(Your task)
In the records that follow, find each line with the word "legend" and copy it.

(Available data)
----

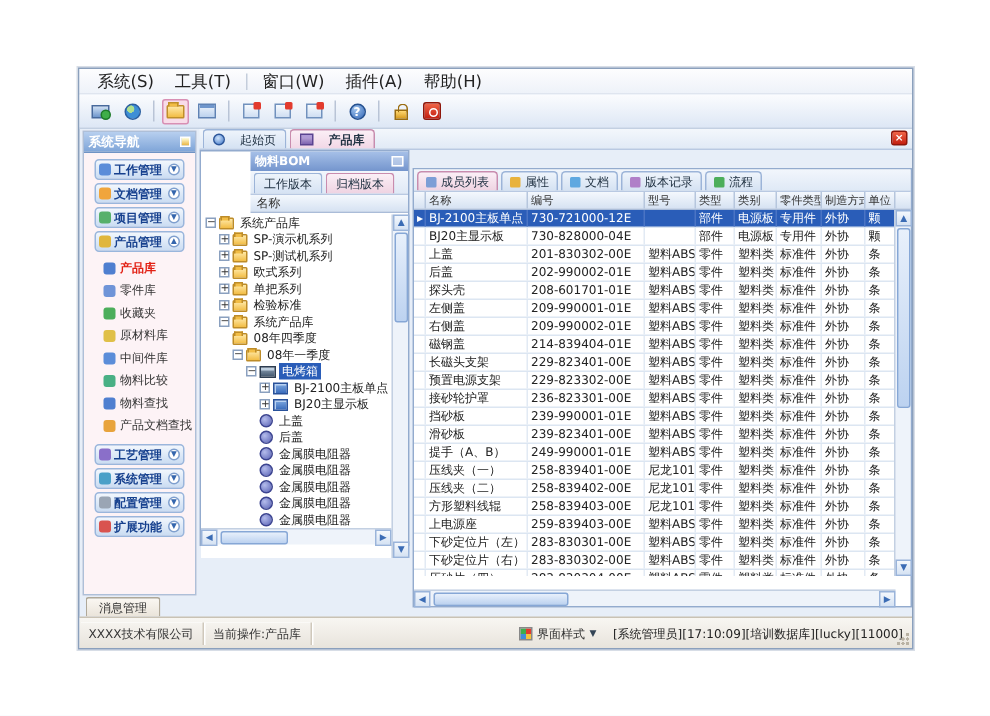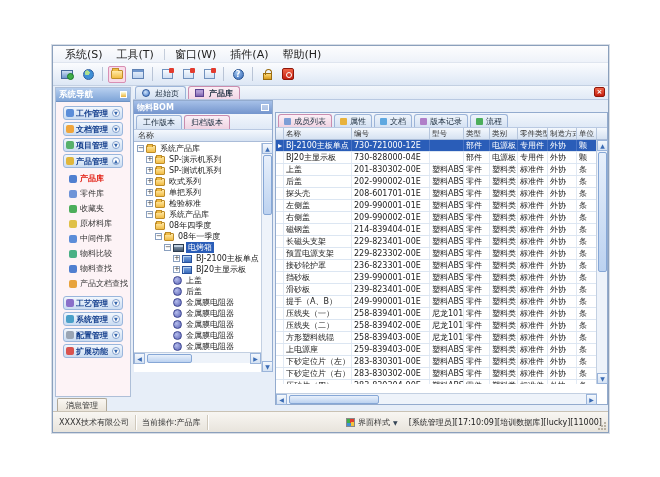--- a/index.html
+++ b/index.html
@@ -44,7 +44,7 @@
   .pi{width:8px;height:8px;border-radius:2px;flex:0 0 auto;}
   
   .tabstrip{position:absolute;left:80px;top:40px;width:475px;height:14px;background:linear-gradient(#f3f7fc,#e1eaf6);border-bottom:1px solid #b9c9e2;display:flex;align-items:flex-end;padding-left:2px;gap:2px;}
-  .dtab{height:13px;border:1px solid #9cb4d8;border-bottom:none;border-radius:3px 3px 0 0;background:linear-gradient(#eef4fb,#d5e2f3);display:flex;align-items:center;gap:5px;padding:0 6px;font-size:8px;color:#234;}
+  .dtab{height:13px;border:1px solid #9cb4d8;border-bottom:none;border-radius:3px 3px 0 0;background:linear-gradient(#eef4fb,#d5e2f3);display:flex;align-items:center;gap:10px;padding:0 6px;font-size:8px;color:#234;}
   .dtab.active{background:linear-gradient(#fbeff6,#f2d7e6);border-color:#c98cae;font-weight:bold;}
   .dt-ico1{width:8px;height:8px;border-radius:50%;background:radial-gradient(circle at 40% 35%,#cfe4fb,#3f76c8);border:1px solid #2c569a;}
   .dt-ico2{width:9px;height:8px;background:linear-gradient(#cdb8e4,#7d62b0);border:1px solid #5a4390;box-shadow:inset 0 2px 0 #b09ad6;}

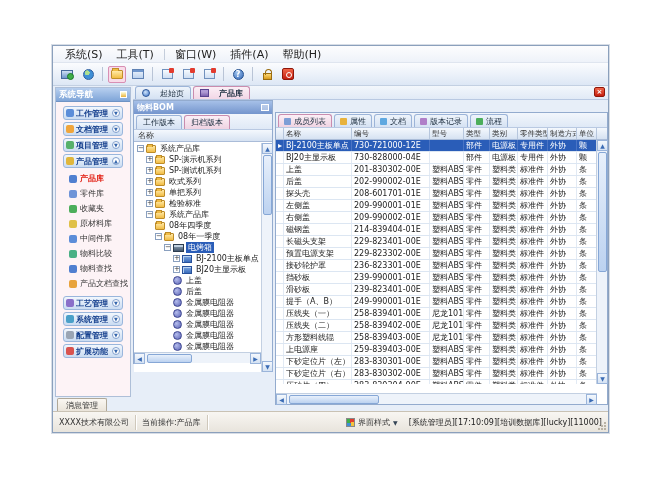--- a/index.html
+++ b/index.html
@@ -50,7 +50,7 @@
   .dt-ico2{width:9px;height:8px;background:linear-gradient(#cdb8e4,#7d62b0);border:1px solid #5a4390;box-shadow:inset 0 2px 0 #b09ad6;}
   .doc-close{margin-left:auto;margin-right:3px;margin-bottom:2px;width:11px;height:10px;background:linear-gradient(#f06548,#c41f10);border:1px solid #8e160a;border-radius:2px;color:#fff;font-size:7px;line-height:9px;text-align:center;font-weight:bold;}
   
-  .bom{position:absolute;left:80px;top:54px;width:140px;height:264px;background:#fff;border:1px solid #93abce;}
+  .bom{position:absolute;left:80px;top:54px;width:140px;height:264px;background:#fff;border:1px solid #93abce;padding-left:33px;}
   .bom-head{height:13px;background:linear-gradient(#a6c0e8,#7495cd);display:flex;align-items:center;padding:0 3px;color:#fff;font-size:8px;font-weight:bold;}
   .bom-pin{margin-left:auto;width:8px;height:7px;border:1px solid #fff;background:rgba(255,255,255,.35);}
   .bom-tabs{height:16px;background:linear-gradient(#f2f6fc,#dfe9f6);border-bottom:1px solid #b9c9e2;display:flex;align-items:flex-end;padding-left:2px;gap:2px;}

----

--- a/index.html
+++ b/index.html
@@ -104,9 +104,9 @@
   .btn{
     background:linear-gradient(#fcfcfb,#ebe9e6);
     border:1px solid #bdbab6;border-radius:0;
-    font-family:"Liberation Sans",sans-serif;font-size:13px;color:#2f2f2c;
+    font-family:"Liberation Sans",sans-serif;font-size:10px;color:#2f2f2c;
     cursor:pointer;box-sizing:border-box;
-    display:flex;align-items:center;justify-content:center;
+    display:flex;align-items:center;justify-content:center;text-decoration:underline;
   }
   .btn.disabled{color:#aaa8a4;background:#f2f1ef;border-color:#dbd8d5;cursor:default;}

----

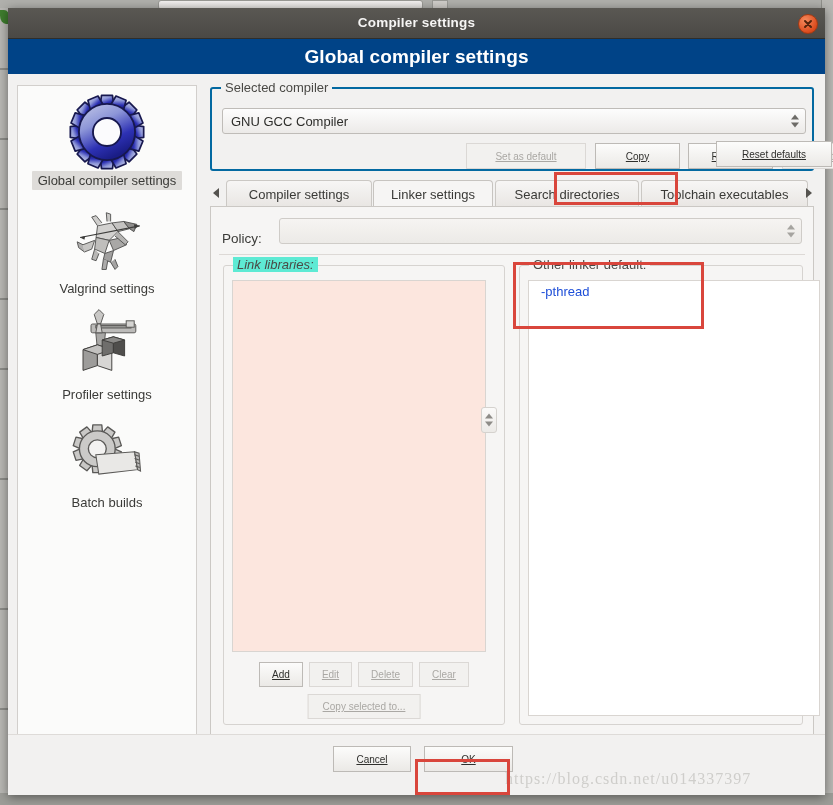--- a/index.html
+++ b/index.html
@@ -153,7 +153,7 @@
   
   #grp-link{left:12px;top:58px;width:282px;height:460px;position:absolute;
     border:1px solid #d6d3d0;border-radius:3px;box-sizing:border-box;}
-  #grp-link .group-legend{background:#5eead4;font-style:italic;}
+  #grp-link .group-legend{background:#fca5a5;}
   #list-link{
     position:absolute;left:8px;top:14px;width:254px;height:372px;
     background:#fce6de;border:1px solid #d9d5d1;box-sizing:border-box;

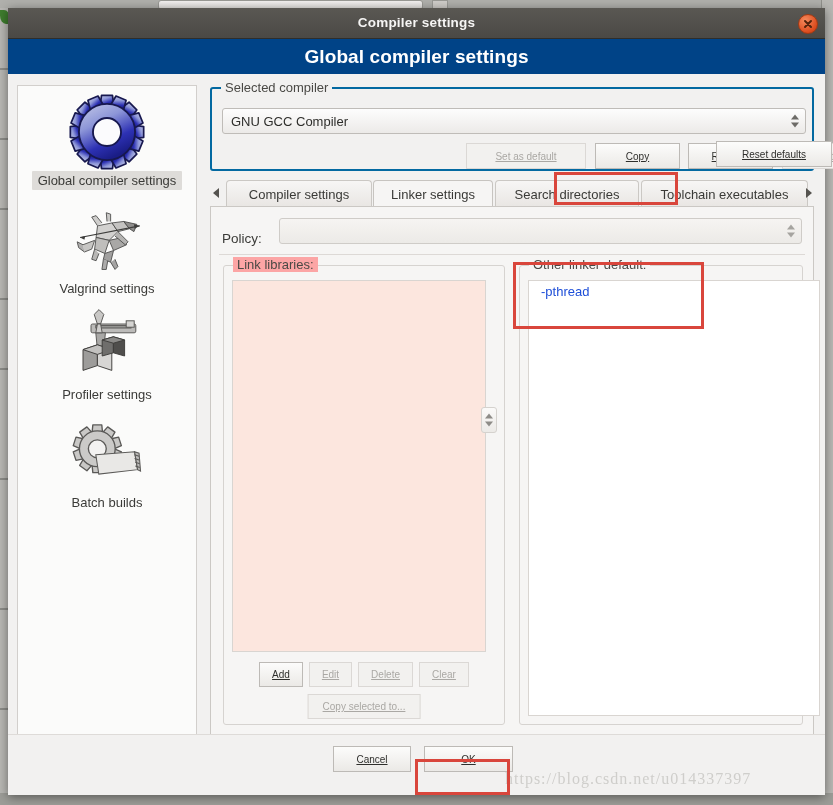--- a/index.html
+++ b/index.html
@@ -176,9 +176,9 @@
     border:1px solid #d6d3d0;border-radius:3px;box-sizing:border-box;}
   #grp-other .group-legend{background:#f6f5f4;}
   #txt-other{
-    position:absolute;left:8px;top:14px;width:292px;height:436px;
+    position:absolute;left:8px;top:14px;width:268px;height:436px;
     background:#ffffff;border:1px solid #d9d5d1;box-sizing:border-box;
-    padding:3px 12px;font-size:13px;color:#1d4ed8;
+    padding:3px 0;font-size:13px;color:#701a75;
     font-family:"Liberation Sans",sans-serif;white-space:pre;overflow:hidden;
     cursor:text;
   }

----

(Written solution)
-  #grp-link .group-legend{background:#5eead4;font-style:italic;}
+  #grp-link .group-legend{background:#fca5a5;}
   #grp-other .group-legend{background:#f6f5f4;}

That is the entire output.